Canine Posture

Posture and Conformation

Whilst dogs have the greatest morphological diversity of all mammals their overall anatomy is the same. Assessing a dog’s posture, the way a dog holds its body, alongside its conformation can help in identifying areas of musculoskeletal weakness, areas of pain or areas of compensation.

A postural assessment looks at various elements as the dog is stood square or stacked.
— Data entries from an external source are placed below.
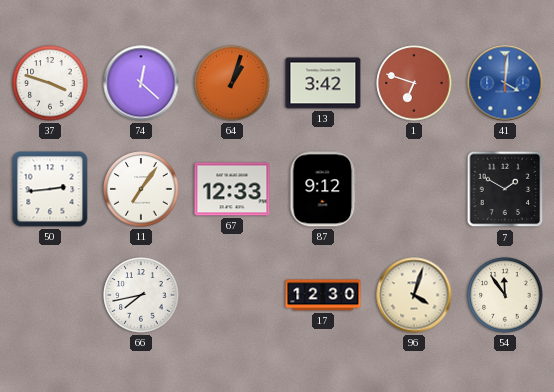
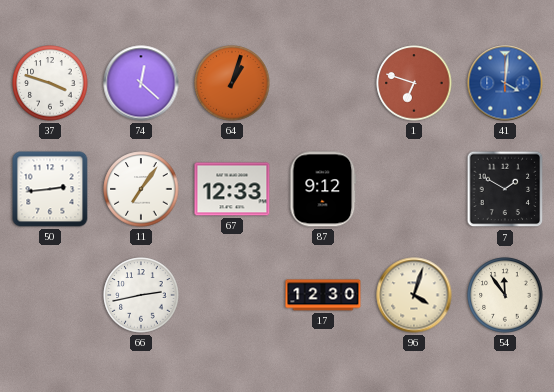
13: 3:42 -> none
66: 7:43 -> 2:43
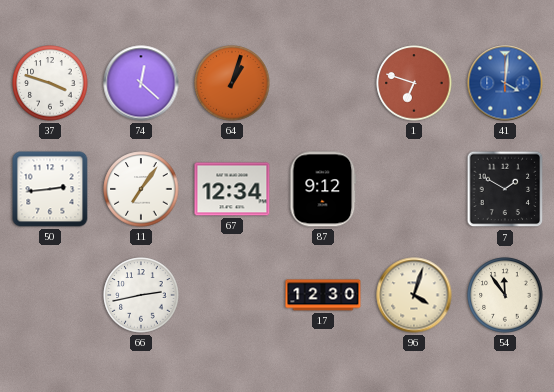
67: 12:33 -> 12:34
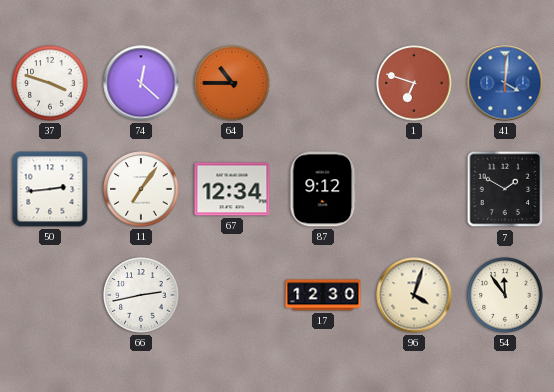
64: 1:03 -> 10:45
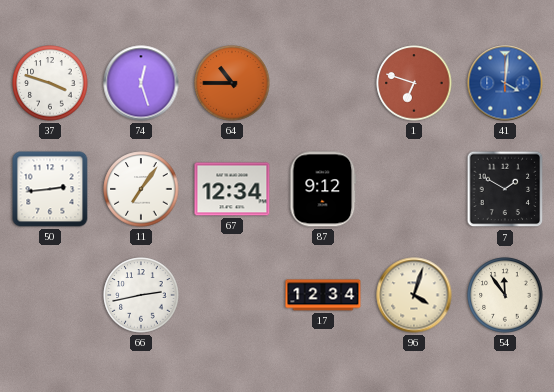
74: 12:22 -> 12:27
17: 12:30 -> 12:34
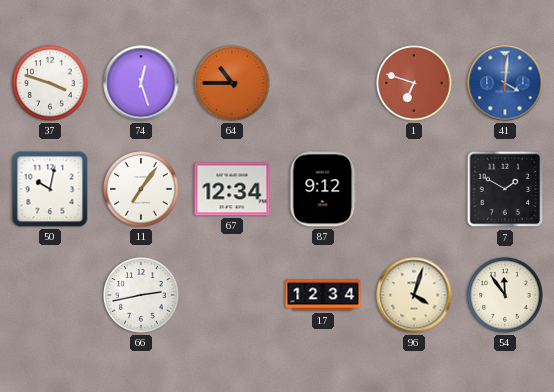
50: 2:44 -> 10:02
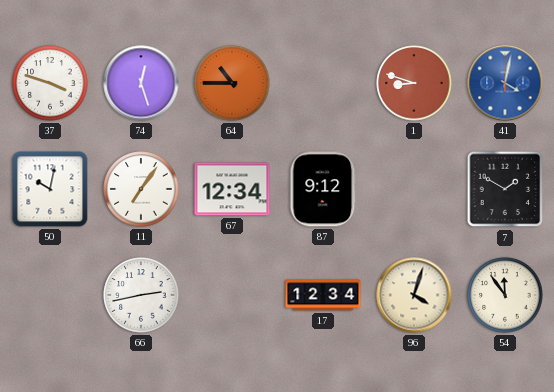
1: 6:48 -> 8:48
41: 4:01 -> 4:02
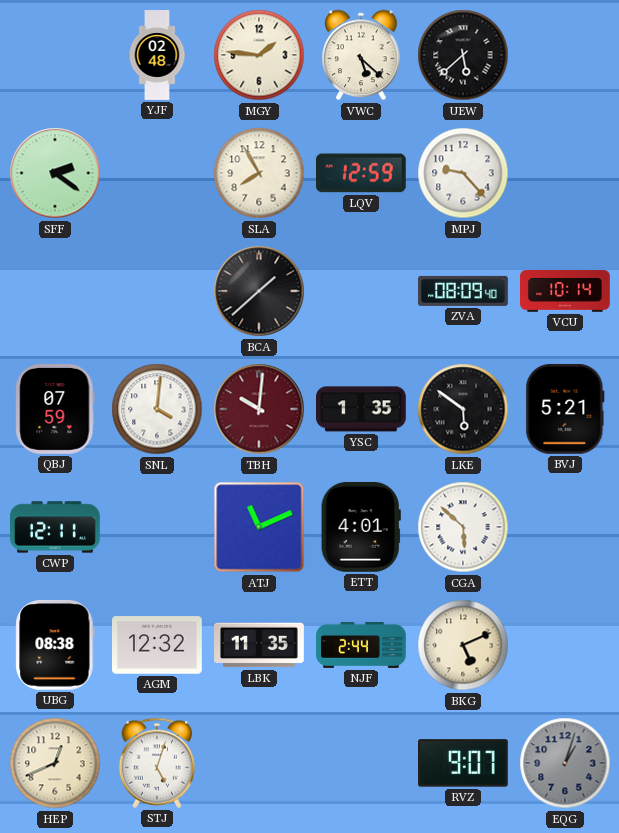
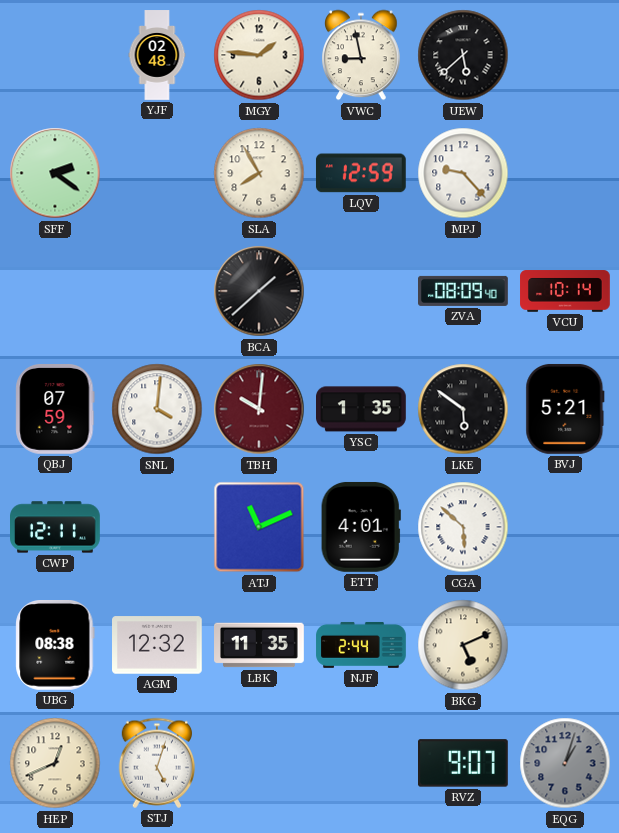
VWC: 5:22 -> 8:58
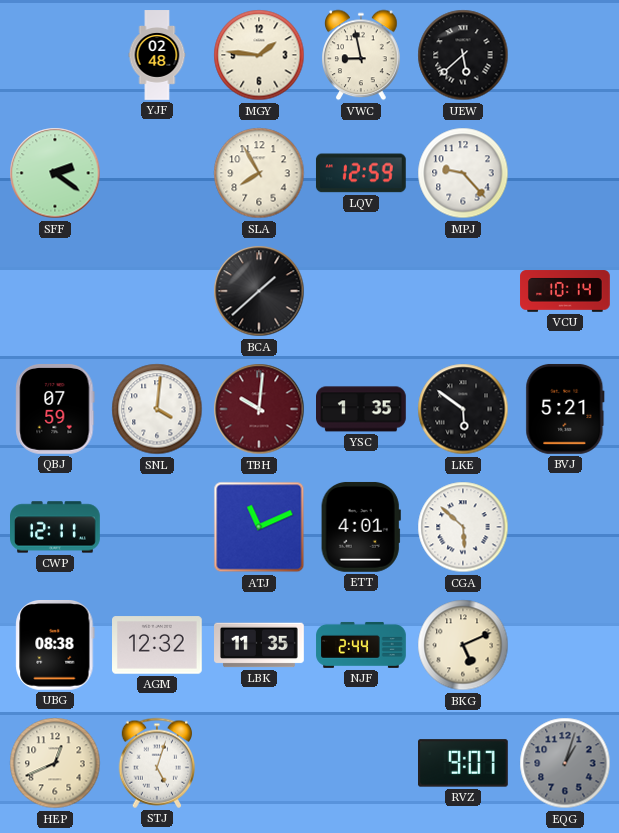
ZVA: 08:09 -> none
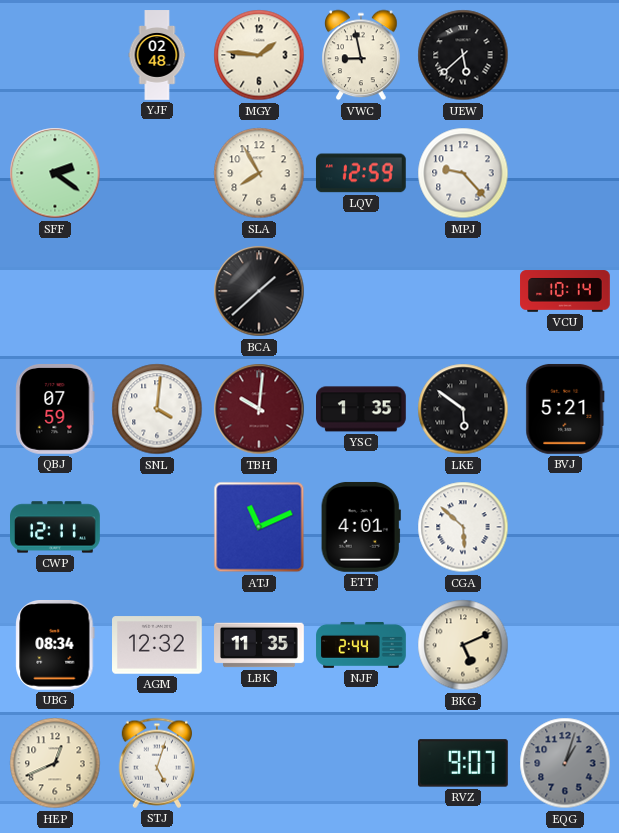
UBG: 08:38 -> 08:34
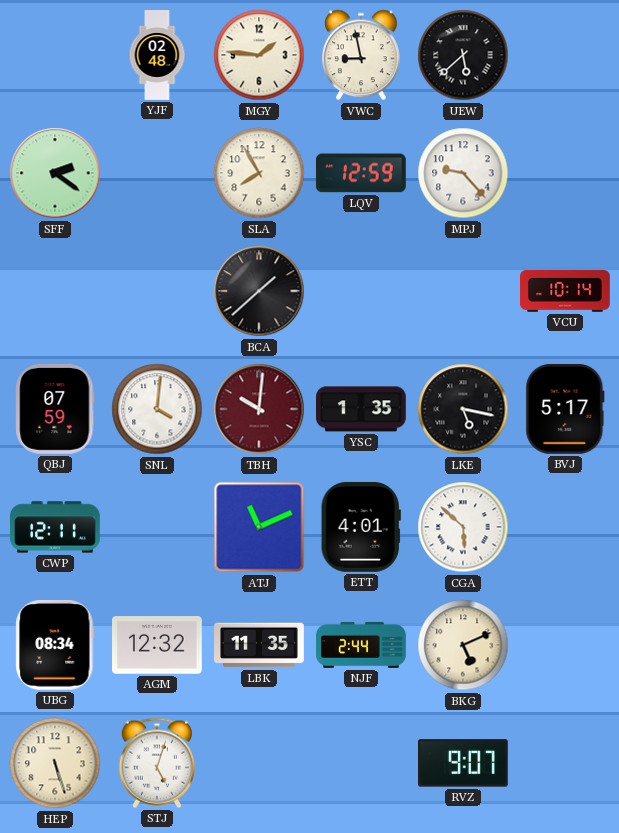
LKE: 5:51 -> 5:17
BVJ: 5:21 -> 5:17
HEP: 12:41 -> 5:27
EQG: 1:03 -> none
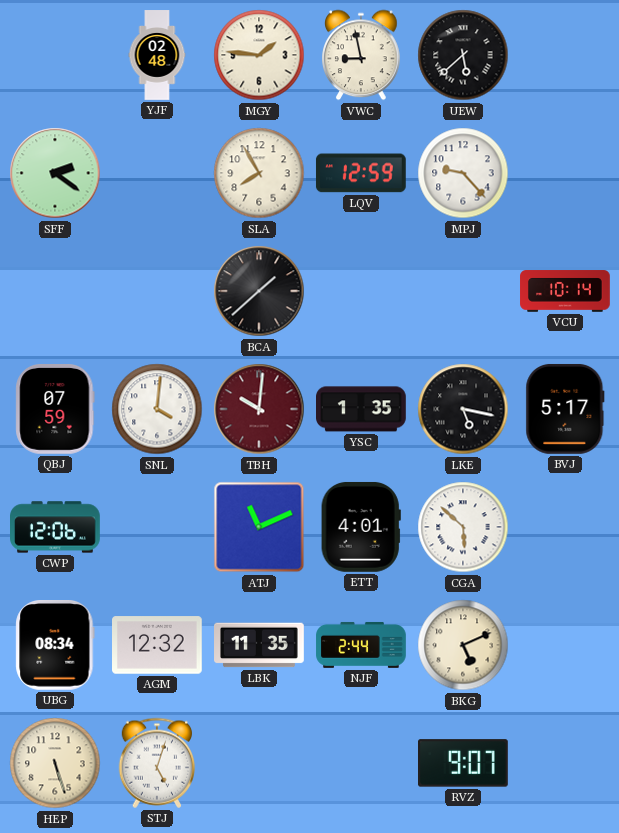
CWP: 12:11 -> 12:06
  • Spine position or top line assessment – The spine should be in a neutral position or flat not arched, dipped or sloping. A dip (lordosis) in the middle of the topline is often an indicator of weak core musculature. An arched (kyphotic) back is often an indicator of pain.
  • Forelimbs – The forelimbs should be placed with the radius and ulnar bones of the forelimb should be perpendicular to the ground. When viewed from the front there should be a straight line from the foot to the body of the dog with minimal bend at the wrist (carpus) or elbow. This straight line helps with the transfer of power along the limb during movement. The forelimbs also have a key role in deceleration.
  • Head – should be neutral height and facing forward, a short neck may affect the counter and can inhibit forelimb movement.
  • Hindlimbs – The hind limbs have a greater role in acceleration and drive forward. The hind limb structure varies greatly with breed, but the angulation of the limb can be used as part of an assessment. An increased or decreased angulation will affect strength and function. The hock to the ground should be a straight line.
  • Tail – The tail provides counterbalance in turns and has a role in jumping. It should be neutral in position and not held or tucked to one side. It should also move freely and evenly to both sides.
  • Muscle symmetry – Muscles on each side of the body should be symmetrical in shape and size. There should also be a similar muscle bulk between front and hind limbs. An imbalance in muscle is often an indicator of injury, compensation, or weakness.